* [BRANO]:
Truffa militare aggravata....
Truffa militare aggravata.
Cass. pen. Sez. I, Sent., (ud. 08-11-2017) 17-11-2017, n. 52616
REPUBBLICA ITALIANA
IN NOME DEL POPOLO ITALIANO
LA CORTE SUPREMA DI CASSAZIONE
SEZIONE PRIMA PENALE 
Composta dagli Ill.mi Sigg.ri Magistrati:
Dott. NOVIK Adet Toni - Presidente -
Dott. SIANI Vincenzo - Consigliere -
Dott. ROCCHI Giacomo - rel. Consigliere -
Dott. MAGI Raffaello - Consigliere -
Dott. CENTONZE Alessandro - Consigliere -
ha pronunciato la seguente:
SENTENZA
sul ricorso proposto da:
T.C., nato il (OMISSIS) a (OMISSIS);
avverso la sentenza del 20/12/2016 della CORTE MILITARE  APPELLO di ROMA;
visti gli atti, il provvedimento impugnato e il ricorso;
udita la relazione svolta dal Consigliere Dott. ROCCHI GIACOMO;
Udito il Pubblico Ministero, in persona del Sostituto Procuratore Dott. FLAMINI Luigi Maria, che ha concluso per l'inammissibilità del ricorso.

* [DATI FORNITI]:
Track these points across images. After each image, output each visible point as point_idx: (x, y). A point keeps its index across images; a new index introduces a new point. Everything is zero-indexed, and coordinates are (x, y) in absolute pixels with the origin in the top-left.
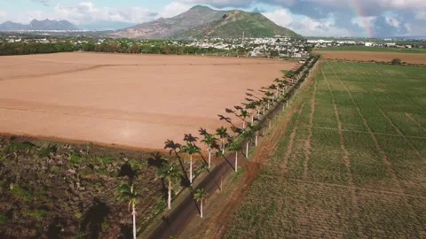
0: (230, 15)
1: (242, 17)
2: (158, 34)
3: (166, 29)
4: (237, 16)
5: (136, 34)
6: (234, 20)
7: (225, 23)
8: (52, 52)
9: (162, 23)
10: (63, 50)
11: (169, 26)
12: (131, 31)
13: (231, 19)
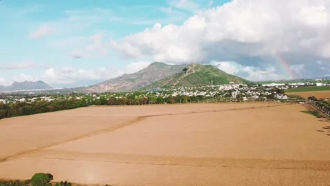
0: (190, 68)
1: (200, 69)
2: (125, 87)
3: (130, 83)
4: (195, 68)
5: (107, 89)
6: (194, 71)
7: (187, 74)
8: (74, 108)
9: (127, 78)
10: (81, 106)
11: (133, 80)
12: (102, 86)
13: (191, 71)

* [COMPITO A]:
Rispondi a queste domande sul brano relativo alla truffa militare aggravata:
(i) Chi è il Presidente del collegio?
(ii) Quale sentenza impugna il ricorso, cioè di quale corte e di quale data?
(iii) Per che cosa ha concluso il Pubblico Ministero?
* [COMPITO B]: Scrivi il seguito del brano sulla truffa militare aggravata, a partire dall'ultima frase riportata.

* [RISPOSTA A]:
(i) Il Presidente è il Dott. NOVIK Adet Toni.
(ii) Il ricorso impugna la sentenza della Corte militare d'appello di Roma del 20/12/2016.
(iii) Il Pubblico Ministero ha concluso per l'inammissibilità del ricorso.

* [RISPOSTA B]:
Svolgimento del processo

1. Con la sentenza indicata in epigrafe, la Corte  Militare  d'appello, in sede di rinvio a seguito dell'annullamento da parte di questa Corte, rideterminava la pena nei confronti di T.C. in ordine al reato di truffa  militare  aggravata commessa in danno di M.D., unico reato non estinto per prescrizione, in mesi sette di reclusione  militare  (pena base: mesi sei di reclusione, aumentata di un mese di reclusione per l'aggravante del grado); confermava la pena accessoria della rimozione dal grado nonchè i benefici della sospensione condizionale della pena e della non menzione della condanna.
Con la sentenza di annullamento, questa Corte aveva rigettato le questioni di merito relative a tale truffa, annullando senza rinvio le condanna per altri reati e rinviando alla Corte territoriale per la rideterminazione della pena.
2. Ricorre per cassazione il difensore di T.C., deducendo violazione degli artt. 606, 597, 627 e 628 cod. proc. pen..
La Corte di rinvio aveva determinato la pena in mesi sette di reclusione  militare  benchè con la precedente sentenza di appello per lo stesso reato fosse stato calcolato un aumento della pena di mesi uno di reclusione per la continuazione con altro reato poi dichiarato estinto per prescrizione.
Pertanto la pena non poteva essere superiore a mesi due di reclusione (pena base: mesi uno di reclusione aumentata di un mese di reclusione per il grado).
In un secondo motivo il ricorrente deduce violazione dell'art. 29 c.p.m.p..
Essendo stata inflitta una pena inferiore ad un anno di reclusione non poteva essere adottata la sanzione della rimozione dal grado. 

Motivi della decisione

1. Il primo motivo di ricorso è manifestamente infondato.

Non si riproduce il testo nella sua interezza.